Em entrevista à Fox Business, Trump revelou que Warsh foi sua segunda opção na última seleção, expressando que sua escolha anterior, Jerome Powell, foi um equívoco. Vale lembrar que o Fed é reconhecido mundialmente por sua independência em relação ao governo, que não possui autoridade para demitir seu presidente ou manipular diretamente suas políticas monetárias.

Trump declarou ao apresentador Larry Kudlow, ex-assessor da Casa Branca, que se Warsh conseguir desempenhar plenamente suas funções, o crescimento econômico poderia chegar a 15% ou até ultrapassar esse índice.
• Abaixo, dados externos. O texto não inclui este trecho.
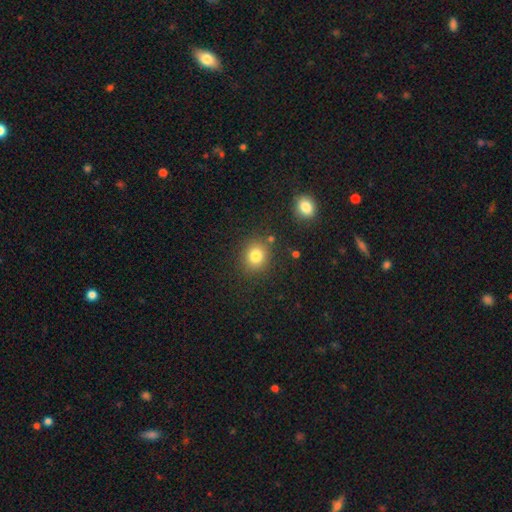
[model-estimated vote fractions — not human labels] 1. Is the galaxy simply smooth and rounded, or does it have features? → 81% smooth, 12% star or artifact, 7% featured or disk.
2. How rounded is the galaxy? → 78% round, 22% in between, 1% cigar-shaped.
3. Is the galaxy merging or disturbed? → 83% none, 9% minor disturbance, 5% merger, 3% major disturbance.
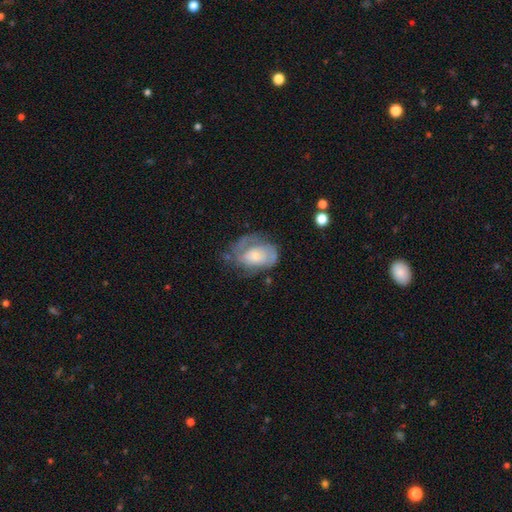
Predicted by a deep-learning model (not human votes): smooth_or_featured: featured or disk (p=0.61) [alt: smooth p=0.33]
disk_edge_on: no (p=0.97) [alt: yes p=0.03]
bar: no (p=0.75) [alt: weak p=0.21]
has_spiral_arms: yes (p=0.72) [alt: no p=0.28]
bulge_size: small (p=0.54) [alt: moderate p=0.31]
merging: none (p=0.43) [alt: minor disturbance p=0.29]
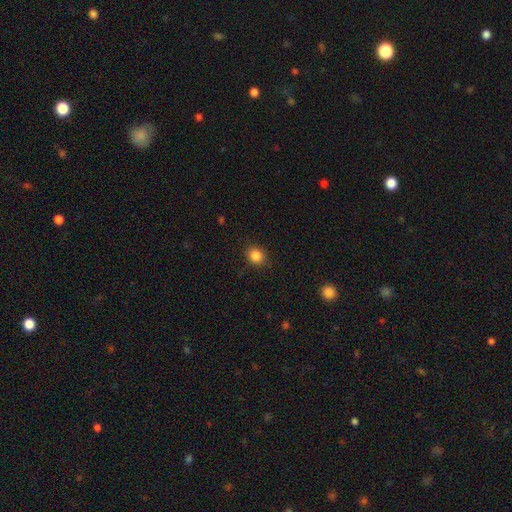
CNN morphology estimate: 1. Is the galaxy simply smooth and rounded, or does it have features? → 85% smooth, 11% star or artifact, 4% featured or disk.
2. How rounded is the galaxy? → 79% round, 20% in between, 1% cigar-shaped.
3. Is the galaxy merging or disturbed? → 87% none, 10% minor disturbance, 3% major disturbance, 1% merger.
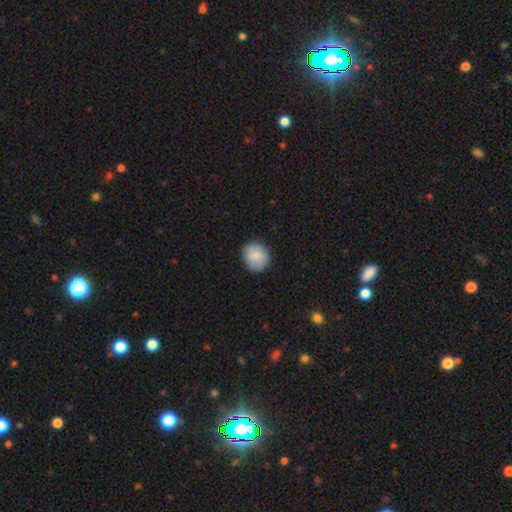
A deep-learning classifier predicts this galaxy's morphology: The model was most divided on "how rounded": round: 83%, in between: 16%, cigar-shaped: 1%. More confident: smooth or featured — smooth (86%); merging — none (86%).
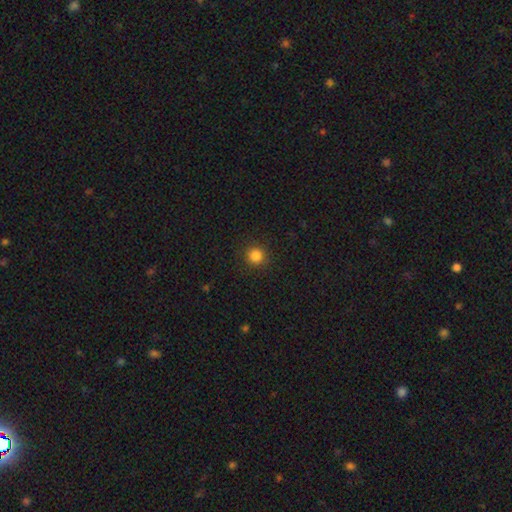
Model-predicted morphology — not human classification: smooth-or-featured: smooth: 84% | star or artifact: 12% | featured or disk: 4%
  how-rounded: round: 95% | in between: 5% | cigar-shaped: 1%
  merging: none: 91% | minor disturbance: 6% | major disturbance: 2% | merger: 1%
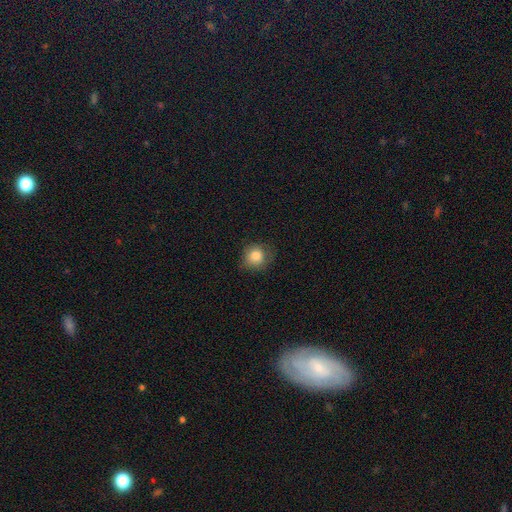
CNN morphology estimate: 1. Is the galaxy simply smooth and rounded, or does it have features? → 82% smooth, 10% star or artifact, 8% featured or disk.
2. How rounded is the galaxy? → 84% round, 15% in between, 1% cigar-shaped.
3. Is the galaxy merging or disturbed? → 74% none, 19% minor disturbance, 5% major disturbance, 1% merger.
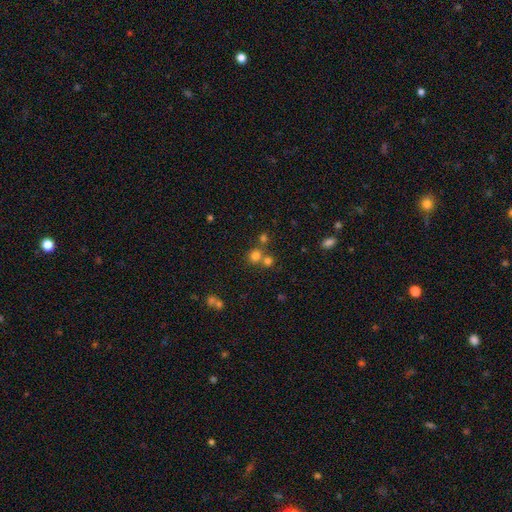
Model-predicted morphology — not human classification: Smooth or featured: smooth — 72% (star or artifact — 19%)
How rounded: round — 79% (in between — 20%)
Merging: none — 56% (merger — 33%)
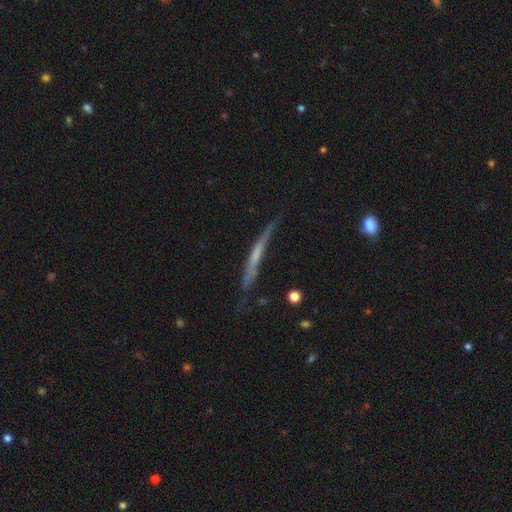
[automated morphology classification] type=featured or disk (56%); edge-on=yes (93%); edge-on bulge=none (73%); merging=none (66%).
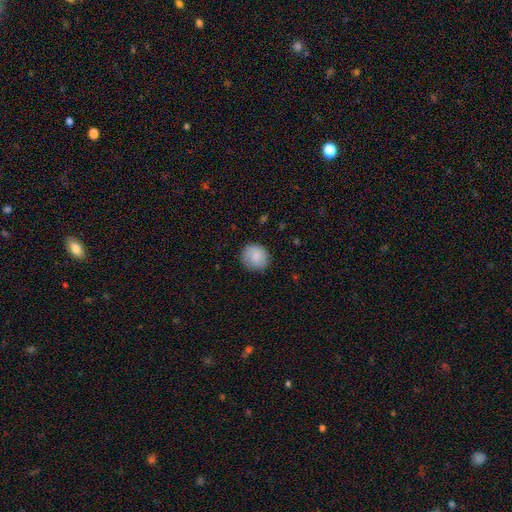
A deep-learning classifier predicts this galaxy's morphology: smooth 84%, featured or disk 9%, star or artifact 7%. Down the decision tree: how rounded — round (89%); merging — none (83%).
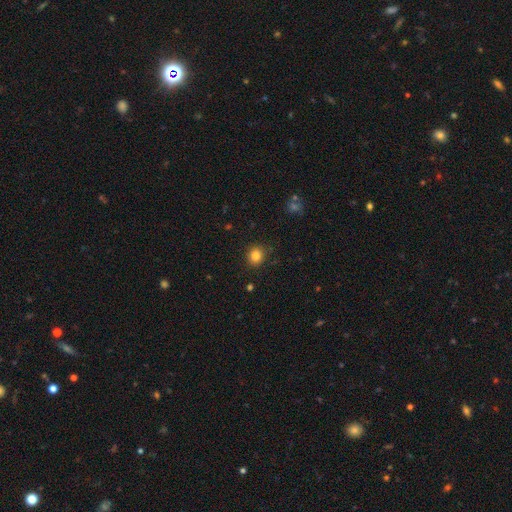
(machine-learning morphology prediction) A smooth galaxy with no disk features (83%) that is round (83%).

Vote fractions:
- Smooth or featured? smooth: 83% / star or artifact: 12% / featured or disk: 5%
- How rounded? round: 83% / in between: 16% / cigar-shaped: 1%
- Merging? none: 88% / minor disturbance: 9% / major disturbance: 2% / merger: 1%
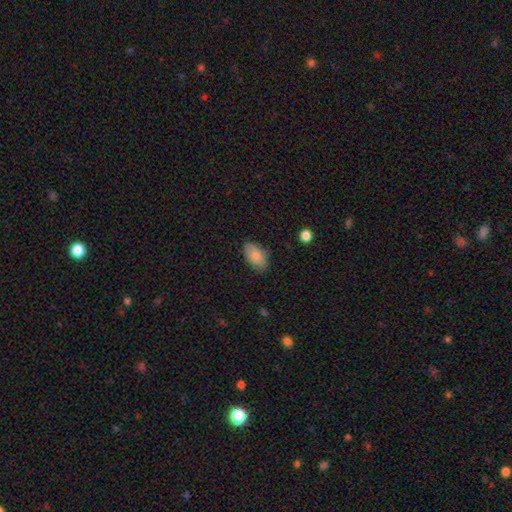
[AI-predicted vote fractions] This appears to be a smooth galaxy with no disk features (84%) that is in between round and cigar-shaped (93%). Merging: none (78%).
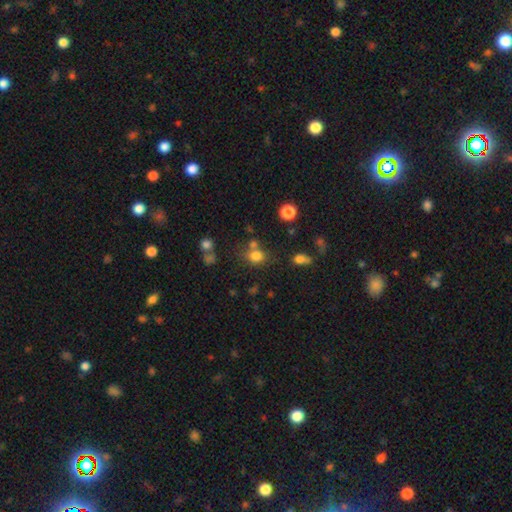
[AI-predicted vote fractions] A smooth galaxy with no disk features (76%) that is round (63%).

Vote fractions:
- Smooth or featured? smooth: 76% / star or artifact: 16% / featured or disk: 8%
- How rounded? round: 63% / in between: 36% / cigar-shaped: 1%
- Merging? none: 59% / merger: 20% / minor disturbance: 15% / major disturbance: 7%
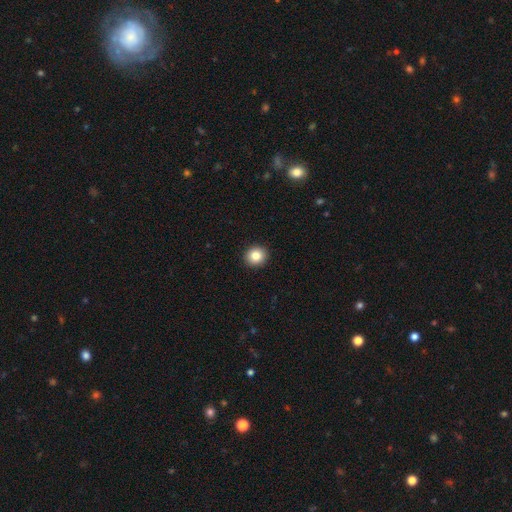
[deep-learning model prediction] Overall: smooth (84%). How rounded: round (88%). Merging: none (93%).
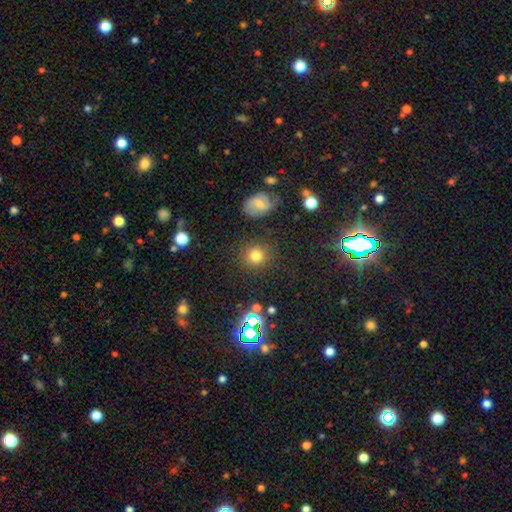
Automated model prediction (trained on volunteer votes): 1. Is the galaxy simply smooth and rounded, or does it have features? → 75% smooth, 17% star or artifact, 8% featured or disk.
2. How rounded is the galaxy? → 88% round, 11% in between, 1% cigar-shaped.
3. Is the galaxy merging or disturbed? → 84% none, 9% minor disturbance, 4% major disturbance, 3% merger.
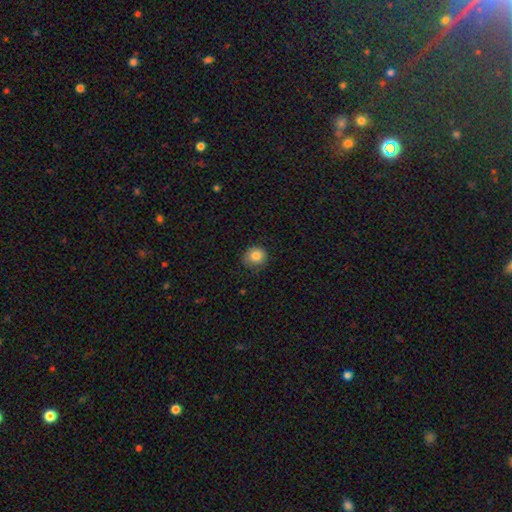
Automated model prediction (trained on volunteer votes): Smooth or featured? Predicted: smooth (p=0.83). How rounded? Predicted: round (p=0.82). Merging? Predicted: none (p=0.77).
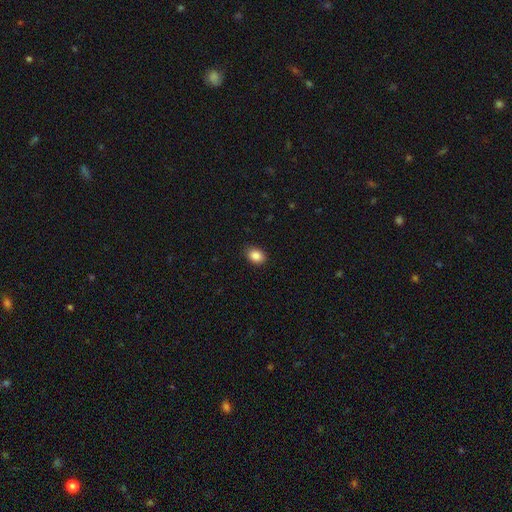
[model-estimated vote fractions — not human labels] The model was most divided on "how rounded": in between: 70%, round: 29%, cigar-shaped: 1%. More confident: merging — none (89%); smooth or featured — smooth (87%).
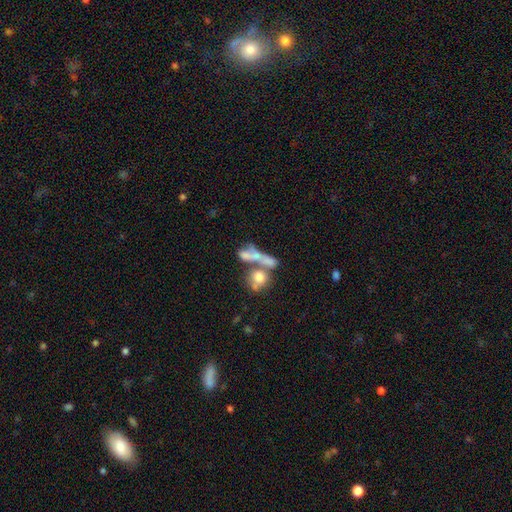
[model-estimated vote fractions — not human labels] Q: Smooth or featured?
A: smooth (52%); runner-up: featured or disk (35%)
Q: How rounded?
A: in between (50%); runner-up: round (34%)
Q: Merging?
A: merger (55%); runner-up: none (23%)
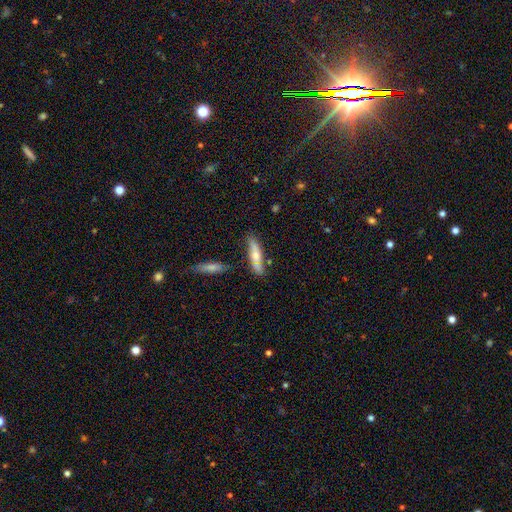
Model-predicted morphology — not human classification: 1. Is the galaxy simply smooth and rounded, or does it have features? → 56% smooth, 37% featured or disk, 6% star or artifact.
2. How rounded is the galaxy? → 68% cigar-shaped, 29% in between, 2% round.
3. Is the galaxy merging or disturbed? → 70% none, 17% minor disturbance, 9% merger, 4% major disturbance.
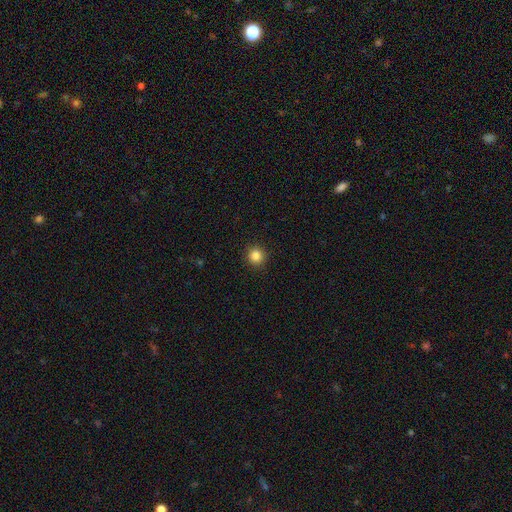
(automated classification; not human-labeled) Smooth or featured? smooth (84%)
How rounded? round (94%)
Merging? none (93%)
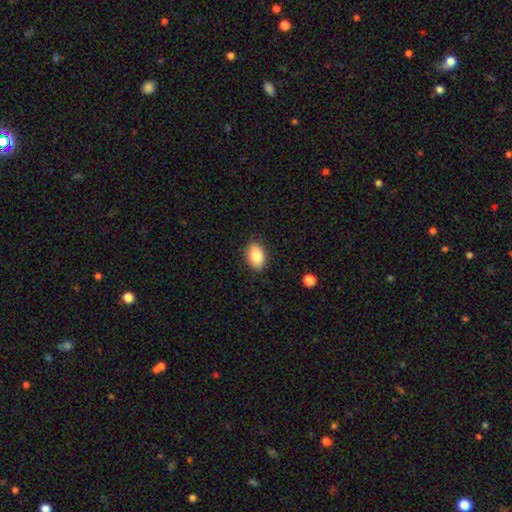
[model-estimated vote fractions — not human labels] This appears to be a smooth galaxy with no disk features (86%) that is in between round and cigar-shaped (88%). Merging: none (87%).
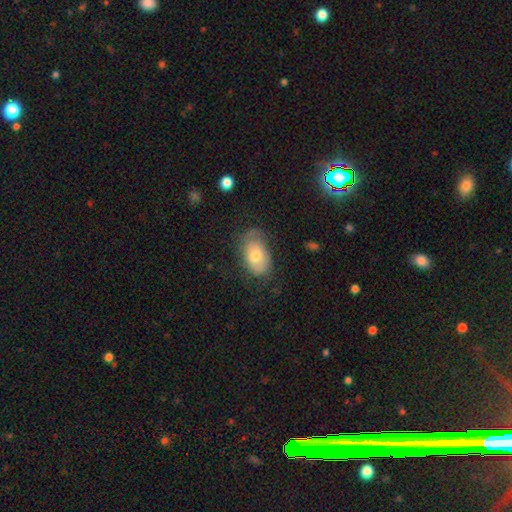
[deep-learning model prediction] This appears to be a smooth galaxy with no disk features (67%) that is in between round and cigar-shaped (90%). Merging: none (56%).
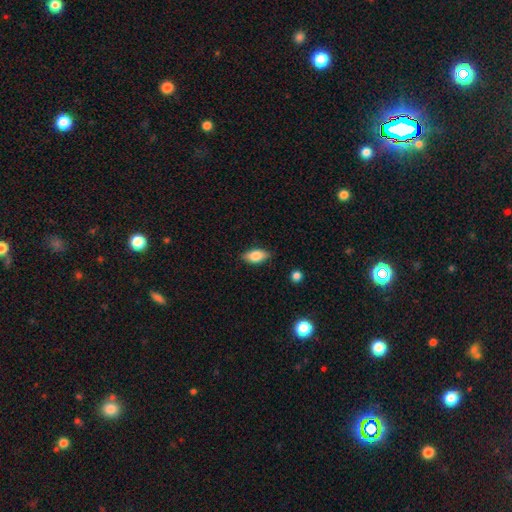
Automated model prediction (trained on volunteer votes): Q: Smooth or featured?
A: smooth (80%); runner-up: featured or disk (13%)
Q: How rounded?
A: in between (87%); runner-up: cigar-shaped (9%)
Q: Merging?
A: none (83%); runner-up: minor disturbance (13%)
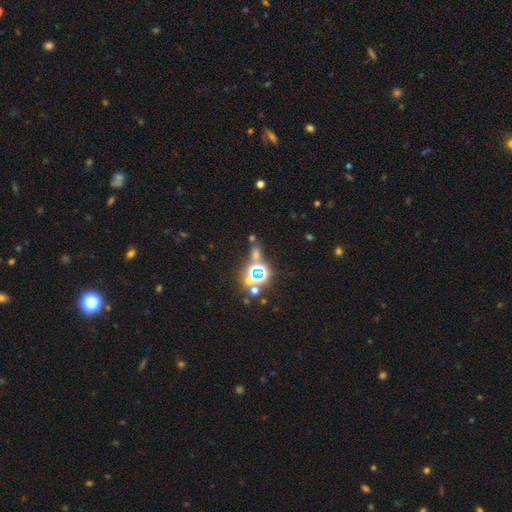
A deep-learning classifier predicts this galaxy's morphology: Smooth or featured?
  - star or artifact: 71% *
  - smooth: 19%
  - featured or disk: 10%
Ele enfatizou que Warsh é um profissional altamente qualificado e acredita que terá um ótimo desempenho.

Não foi esclarecido se a previsão se refere a crescimento anual ou outra métrica econômica. Atualmente, a economia americana projeta crescimento em torno de 2,4% para este ano, mantendo uma média histórica de cerca de 2,8% ao ano nas últimas cinco décadas. Avanços superiores a 15% no PIB foram raros desde os anos 1950, ocorrendo especialmente em períodos de recuperação após eventos extraordinários, como o terceiro trimestre de 2020, quando houve reaberturas após a pandemia.

Tentativa clara de influência

No processo de escolha do novo presidente do Fed, Trump indicou sua preferência por um candidato que reduzisse as taxas de juros. Posteriormente, ressaltou que não teria apoiado Warsh se ele defendesse o aumento dessas taxas.

Essas declarações revelam que Trump aposta que, com a nomeação de Warsh, a economia poderá receber um impulso significativo antes das eleições legislativas, que tradicionalmente são desafiadoras para presidentes dos EUA.

Por outro lado, a confirmação de Warsh pelo Senado pode enfrentar atrasos. O senador republicano Thom Tillis, da Carolina do Norte, que está se aposentando, ameaçou bloquear a aprovação enquanto uma investigação do Departamento de Justiça (DOJ) estiver em andamento sobre Powell e um projeto relacionado ao edifício do Fed.

Trump comentou sobre a disputa de longa data com Tillis e aparentou não se preocupar com possíveis atrasos na nomeação, declarando que, caso ocorra, simplesmente aceitará a situação.

Pressão e desafio para Warsh

As palavras de Trump sugerem que a gestão de Warsh poderá ser desafiadora, especialmente diante da inflação persistentemente alta, que normalmente seria exacerbada por taxas de crescimento aceleradas como a mencionada.

Os dirigentes do Fed preveem uma possível redução das taxas de juros apenas em 2026, segundo as projeções divulgadas em dezembro, embora investidores estejam esperançosos por cortes ainda em 2024.

Em entrevista concedida na segunda-feira, Trump revelou que seu ex-secretário do Tesouro, Steven Mnuchin, foi quem pressionou fortemente para a escolha de Powell. Apesar disso, Trump admitiu sua insatisfação com essa decisão.

Powell foi reconduzido durante a administração do presidente Joe Biden, mas tem sido alvo de críticas constantes de Trump, que pressiona por taxas de juros mais baixas e questiona a tradicional independência do Fed.